The banks do not have to have the equity in cash in the vault. Ten percent of core capital is mandatory, i.e. shareholders’ equity and reserves. In addition, a part, up to a maximum of 4.3 percent, may be in the form of fixed-interest securities, which can be converted into shares if necessary.
2. In addition, these banks must withhold funds in the event of bankruptcy. This is called Lost capital. For the two major banks, the gone concern capital must be equal to the going concern capital, but Finma can grant discounts. According to information from CS, the total required capital amounted to CHF 97.4 billion last December, of which CHF 50.1 billion was working capital.
The capital of the disappeared company is usually in the form of so-called bail-in bonds. These are bonds that are converted into equity if bankruptcy threatens.
Systemically important banks must not only have a lot of equity capital, they must also be able to meet their payment obligations. You must therefore meet increased liquidity requirements. CS couldn’t – it had to borrow CHF 50 billion from the SNB to ensure its liquidity.
5
Big banks like CS should have contingency plans for crises. There are three types:
Central to the “Resolution Plan” is the so-called bail-in. The aim is to recapitalize the bank in such a way that it once again meets the solvency requirements. A bail-in works as follows: First, the bank’s entire share capital is fully written off. This means that the previous shareholders lose their interest in the bank. The bail-in bonds (see above) are then converted into the bank’s equity, creating new shares. Due to the bail-in, the creditor – who has acquired such a bond – loses his entitlement to repayment of the agreed nominal value at the end of the term of the instrument. In return, he receives a corresponding share of the newly created shares and thus becomes the owner of the rehabilitated bank. Important for account holders: The deposit guarantee protects deposits up to CHF 100,000.

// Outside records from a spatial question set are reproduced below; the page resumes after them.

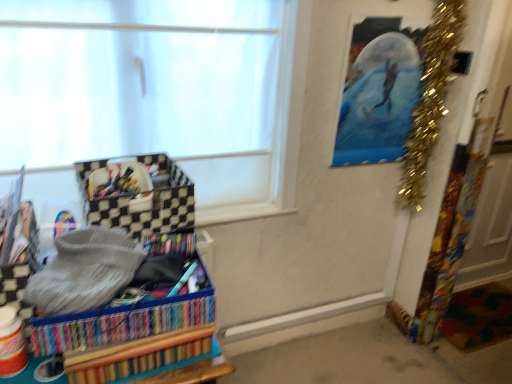
Question: Relative to white matte window at upper left, is gold tinsel garland at upper right in front or behind?

Choices:
 (A) front
 (B) behind

Answer: (B)

Question: From a real-world perspective, relative to white matte window at upper left, is gold tinsel garland at upper right vertically above or below?

Choices:
 (A) below
 (B) above

Answer: (B)

Question: Which is farther from the gold tinsel garland at upper right?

After the bail-in has been carried out, the bank will be restructured under the supervision of Finma. This may also include the sale or liquidation of certain business units.
It remains to be seen whether any of these plans will now go into effect – and whether it will work. The CS case would be the first practical test for “too big to fail” in Switzerland.
Source:Blick
I am Liam Livingstone and I work in a news website. My main job is to write articles for the 24 Instant News. My specialty is covering politics and current affairs, which I’m passionate about. I have worked in this field for more than 5 years now and it’s been an amazing journey. With each passing day, my knowledge increases as well as my experience of the world we live in today.